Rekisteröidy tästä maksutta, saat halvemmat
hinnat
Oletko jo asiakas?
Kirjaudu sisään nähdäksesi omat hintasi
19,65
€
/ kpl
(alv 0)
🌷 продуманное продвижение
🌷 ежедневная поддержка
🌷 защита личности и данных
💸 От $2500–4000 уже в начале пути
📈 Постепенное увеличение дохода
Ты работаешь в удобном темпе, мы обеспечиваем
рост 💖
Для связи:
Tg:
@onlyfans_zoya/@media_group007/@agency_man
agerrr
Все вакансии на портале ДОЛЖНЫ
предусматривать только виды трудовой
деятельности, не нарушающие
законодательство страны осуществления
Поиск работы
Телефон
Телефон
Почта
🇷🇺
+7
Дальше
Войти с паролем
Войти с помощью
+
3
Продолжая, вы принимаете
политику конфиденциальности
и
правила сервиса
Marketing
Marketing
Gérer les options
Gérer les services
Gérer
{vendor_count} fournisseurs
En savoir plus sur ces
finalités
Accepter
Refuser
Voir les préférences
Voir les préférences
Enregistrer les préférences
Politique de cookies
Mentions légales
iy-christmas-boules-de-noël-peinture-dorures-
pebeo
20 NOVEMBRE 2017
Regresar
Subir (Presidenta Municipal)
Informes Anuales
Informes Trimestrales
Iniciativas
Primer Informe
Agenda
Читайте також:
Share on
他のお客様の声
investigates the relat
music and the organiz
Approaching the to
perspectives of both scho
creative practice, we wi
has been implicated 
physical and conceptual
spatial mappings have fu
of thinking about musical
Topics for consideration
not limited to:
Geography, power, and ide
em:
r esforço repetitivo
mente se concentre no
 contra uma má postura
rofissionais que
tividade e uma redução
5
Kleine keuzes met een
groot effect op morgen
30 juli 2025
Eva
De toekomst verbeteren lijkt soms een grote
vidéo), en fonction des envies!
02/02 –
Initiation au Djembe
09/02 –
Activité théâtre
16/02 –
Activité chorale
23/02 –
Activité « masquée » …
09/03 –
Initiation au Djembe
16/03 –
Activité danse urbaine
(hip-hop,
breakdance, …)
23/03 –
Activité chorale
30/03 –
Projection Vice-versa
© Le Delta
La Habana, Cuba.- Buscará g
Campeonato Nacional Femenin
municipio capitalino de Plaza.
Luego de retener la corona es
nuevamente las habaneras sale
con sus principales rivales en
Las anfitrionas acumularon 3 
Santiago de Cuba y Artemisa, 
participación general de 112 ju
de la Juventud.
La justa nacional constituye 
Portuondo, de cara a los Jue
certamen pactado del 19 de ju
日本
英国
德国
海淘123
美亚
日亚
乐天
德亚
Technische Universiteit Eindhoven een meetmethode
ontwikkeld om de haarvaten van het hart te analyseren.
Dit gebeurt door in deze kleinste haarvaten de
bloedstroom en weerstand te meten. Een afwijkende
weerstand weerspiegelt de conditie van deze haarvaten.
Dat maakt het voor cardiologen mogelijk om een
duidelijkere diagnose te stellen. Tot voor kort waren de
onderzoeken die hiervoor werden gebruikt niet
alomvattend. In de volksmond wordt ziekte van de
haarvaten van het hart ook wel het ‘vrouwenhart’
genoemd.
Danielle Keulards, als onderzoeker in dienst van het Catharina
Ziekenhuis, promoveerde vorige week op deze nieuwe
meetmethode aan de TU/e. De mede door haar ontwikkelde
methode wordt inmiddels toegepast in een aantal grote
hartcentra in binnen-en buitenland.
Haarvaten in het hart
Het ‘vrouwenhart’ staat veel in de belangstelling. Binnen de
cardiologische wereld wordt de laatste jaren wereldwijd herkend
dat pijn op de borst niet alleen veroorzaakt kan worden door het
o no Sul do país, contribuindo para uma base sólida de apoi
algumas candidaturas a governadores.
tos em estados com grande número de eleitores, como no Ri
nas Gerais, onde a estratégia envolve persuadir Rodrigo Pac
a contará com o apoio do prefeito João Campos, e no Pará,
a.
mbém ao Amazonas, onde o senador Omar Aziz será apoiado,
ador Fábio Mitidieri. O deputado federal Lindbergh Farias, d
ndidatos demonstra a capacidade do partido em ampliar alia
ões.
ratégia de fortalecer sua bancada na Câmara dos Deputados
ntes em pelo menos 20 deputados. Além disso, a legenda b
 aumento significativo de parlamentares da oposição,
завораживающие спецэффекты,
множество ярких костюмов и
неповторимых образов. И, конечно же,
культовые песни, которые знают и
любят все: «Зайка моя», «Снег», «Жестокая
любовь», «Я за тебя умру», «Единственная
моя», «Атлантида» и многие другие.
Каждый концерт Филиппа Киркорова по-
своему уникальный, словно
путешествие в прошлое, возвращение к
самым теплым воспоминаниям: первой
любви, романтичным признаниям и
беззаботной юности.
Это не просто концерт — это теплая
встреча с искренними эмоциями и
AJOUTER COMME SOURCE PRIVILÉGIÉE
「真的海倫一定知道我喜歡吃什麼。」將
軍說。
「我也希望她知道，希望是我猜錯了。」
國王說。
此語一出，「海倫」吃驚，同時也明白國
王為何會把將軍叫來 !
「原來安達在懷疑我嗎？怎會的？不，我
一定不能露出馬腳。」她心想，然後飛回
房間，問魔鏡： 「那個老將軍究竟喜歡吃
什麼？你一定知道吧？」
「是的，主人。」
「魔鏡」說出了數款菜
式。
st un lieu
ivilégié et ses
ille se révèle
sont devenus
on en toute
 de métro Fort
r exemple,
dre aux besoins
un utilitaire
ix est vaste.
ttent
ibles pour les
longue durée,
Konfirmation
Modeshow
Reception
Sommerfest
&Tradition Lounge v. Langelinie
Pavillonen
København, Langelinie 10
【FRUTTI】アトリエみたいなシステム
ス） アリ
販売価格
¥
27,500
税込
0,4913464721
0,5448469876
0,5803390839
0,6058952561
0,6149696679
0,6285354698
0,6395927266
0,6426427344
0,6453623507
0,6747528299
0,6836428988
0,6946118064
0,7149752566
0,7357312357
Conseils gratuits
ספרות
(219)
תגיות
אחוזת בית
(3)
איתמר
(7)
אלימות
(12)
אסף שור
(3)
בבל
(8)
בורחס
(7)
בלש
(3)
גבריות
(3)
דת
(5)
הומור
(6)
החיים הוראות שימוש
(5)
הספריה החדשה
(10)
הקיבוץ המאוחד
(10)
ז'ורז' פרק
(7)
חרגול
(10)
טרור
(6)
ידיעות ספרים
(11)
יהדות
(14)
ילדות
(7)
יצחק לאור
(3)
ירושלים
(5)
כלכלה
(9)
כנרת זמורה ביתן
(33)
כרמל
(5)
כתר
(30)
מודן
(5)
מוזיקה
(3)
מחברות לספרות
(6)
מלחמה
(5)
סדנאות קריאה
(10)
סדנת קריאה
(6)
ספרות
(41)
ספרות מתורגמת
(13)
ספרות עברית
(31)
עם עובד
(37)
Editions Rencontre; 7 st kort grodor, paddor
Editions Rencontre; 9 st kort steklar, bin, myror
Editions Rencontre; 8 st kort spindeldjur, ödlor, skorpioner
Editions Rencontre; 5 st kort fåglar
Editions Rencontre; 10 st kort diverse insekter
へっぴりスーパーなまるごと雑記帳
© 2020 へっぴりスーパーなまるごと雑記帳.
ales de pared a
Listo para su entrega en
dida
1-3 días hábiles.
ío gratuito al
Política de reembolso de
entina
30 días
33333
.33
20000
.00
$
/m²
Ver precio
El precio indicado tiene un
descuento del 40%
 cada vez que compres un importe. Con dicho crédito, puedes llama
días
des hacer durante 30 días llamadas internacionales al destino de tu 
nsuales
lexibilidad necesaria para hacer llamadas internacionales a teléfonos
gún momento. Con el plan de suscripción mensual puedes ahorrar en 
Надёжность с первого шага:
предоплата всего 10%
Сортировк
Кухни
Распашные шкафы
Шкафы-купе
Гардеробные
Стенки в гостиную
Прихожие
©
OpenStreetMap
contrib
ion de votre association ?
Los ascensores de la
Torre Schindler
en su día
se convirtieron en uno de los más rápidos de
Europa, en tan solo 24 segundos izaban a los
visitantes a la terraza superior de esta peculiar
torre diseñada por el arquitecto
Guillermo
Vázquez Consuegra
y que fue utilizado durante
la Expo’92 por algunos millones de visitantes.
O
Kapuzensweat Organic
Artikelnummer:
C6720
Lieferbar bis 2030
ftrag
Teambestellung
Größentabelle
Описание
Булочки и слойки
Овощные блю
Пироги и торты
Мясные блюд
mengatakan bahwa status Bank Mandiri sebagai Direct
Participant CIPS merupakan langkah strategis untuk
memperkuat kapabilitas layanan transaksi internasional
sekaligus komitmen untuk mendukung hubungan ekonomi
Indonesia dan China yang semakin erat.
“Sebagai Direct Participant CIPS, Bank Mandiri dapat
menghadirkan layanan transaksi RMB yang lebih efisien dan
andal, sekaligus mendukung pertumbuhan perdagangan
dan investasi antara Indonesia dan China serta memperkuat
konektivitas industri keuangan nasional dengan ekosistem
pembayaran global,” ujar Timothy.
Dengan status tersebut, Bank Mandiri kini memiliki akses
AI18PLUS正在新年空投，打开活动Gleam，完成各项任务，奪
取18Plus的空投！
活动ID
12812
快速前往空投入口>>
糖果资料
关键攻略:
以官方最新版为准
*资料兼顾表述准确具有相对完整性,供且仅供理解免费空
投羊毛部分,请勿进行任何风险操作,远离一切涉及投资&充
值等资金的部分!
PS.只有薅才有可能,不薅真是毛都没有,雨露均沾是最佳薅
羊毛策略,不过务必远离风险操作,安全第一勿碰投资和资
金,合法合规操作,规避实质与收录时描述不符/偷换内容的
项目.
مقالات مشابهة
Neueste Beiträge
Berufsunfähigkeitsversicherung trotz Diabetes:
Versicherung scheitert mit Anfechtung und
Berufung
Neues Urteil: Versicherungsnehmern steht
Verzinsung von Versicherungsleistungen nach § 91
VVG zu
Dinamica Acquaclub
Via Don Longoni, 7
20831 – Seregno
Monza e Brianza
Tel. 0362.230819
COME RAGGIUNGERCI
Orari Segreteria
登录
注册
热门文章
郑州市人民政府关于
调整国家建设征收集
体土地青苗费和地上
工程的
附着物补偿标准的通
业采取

**Action item**
Where the string "Rencontre" turns up in a line of the data above, copy that whole line.

**Answer to the exercise**
Editions Rencontre; 7 st kort grodor, paddor
Editions Rencontre; 9 st kort steklar, bin, myror
Editions Rencontre; 8 st kort spindeldjur, ödlor, skorpioner
Editions Rencontre; 5 st kort fåglar
Editions Rencontre; 10 st kort diverse insekter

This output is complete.